Start of Data extracts
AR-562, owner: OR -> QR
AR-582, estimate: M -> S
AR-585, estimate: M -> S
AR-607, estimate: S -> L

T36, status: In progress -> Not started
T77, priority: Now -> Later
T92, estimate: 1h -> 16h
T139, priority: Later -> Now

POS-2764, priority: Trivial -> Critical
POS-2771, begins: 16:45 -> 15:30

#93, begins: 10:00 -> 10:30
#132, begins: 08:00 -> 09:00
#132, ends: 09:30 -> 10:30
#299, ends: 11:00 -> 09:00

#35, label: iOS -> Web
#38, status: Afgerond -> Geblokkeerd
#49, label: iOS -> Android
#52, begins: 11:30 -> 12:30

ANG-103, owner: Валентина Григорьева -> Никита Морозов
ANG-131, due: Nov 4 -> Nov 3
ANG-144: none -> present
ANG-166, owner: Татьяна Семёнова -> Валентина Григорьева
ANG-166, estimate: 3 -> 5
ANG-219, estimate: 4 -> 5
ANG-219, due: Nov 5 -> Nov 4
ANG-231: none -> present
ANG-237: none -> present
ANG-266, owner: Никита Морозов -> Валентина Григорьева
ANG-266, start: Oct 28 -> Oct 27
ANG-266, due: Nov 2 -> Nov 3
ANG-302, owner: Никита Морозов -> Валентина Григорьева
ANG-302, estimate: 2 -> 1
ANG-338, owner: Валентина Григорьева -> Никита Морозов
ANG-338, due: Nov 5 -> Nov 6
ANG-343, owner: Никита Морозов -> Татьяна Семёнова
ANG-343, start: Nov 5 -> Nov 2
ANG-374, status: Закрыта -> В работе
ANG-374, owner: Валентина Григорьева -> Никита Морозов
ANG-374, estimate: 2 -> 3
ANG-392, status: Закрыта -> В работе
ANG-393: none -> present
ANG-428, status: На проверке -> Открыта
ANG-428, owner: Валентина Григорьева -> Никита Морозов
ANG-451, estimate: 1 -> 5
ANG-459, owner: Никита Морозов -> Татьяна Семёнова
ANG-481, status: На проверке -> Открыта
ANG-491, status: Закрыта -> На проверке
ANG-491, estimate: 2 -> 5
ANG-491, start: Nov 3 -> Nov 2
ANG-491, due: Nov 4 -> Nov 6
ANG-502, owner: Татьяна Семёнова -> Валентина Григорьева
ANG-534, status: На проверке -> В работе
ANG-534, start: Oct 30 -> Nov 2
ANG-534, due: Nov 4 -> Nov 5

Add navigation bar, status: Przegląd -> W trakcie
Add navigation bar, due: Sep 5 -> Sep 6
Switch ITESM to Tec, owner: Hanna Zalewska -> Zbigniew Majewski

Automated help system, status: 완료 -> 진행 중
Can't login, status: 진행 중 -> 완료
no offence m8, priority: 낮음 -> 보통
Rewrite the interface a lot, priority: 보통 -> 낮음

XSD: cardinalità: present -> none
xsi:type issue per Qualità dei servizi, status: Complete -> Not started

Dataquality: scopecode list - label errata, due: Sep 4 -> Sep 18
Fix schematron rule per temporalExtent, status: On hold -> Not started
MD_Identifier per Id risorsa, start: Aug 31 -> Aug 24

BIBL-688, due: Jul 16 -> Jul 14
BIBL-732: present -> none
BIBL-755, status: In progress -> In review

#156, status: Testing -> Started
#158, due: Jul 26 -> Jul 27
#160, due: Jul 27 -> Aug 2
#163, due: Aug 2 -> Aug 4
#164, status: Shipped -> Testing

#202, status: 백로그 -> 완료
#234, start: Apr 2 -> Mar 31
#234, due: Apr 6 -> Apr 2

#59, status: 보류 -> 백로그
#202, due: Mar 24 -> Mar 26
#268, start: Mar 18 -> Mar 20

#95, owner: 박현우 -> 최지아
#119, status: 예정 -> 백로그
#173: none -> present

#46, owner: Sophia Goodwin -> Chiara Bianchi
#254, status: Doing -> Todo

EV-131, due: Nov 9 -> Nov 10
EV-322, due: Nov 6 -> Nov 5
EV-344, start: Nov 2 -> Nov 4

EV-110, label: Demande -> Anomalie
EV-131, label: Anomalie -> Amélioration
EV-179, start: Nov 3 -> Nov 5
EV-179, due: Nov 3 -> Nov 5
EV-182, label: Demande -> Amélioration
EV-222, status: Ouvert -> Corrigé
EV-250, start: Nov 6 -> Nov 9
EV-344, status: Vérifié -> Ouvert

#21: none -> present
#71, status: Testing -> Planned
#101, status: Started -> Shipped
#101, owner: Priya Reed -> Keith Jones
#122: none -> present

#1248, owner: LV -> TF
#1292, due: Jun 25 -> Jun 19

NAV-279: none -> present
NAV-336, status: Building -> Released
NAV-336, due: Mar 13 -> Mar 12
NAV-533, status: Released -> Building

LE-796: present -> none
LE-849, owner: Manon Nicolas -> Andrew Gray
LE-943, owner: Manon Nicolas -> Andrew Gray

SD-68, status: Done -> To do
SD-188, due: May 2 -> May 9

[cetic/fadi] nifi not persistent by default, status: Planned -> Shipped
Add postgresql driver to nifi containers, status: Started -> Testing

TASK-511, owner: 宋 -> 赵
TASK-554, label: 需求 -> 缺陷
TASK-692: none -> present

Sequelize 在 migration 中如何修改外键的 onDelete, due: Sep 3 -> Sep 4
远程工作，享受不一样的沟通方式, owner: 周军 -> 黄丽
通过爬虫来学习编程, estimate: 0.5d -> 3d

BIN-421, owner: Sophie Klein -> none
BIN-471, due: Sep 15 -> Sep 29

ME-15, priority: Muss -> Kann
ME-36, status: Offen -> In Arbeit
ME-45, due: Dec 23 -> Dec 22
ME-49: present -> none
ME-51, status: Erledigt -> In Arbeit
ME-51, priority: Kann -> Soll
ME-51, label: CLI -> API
End of Data extracts
Exercise aim: Go through the entries above and count the lines containing "Nicolas". Give the number only.

Solution: 2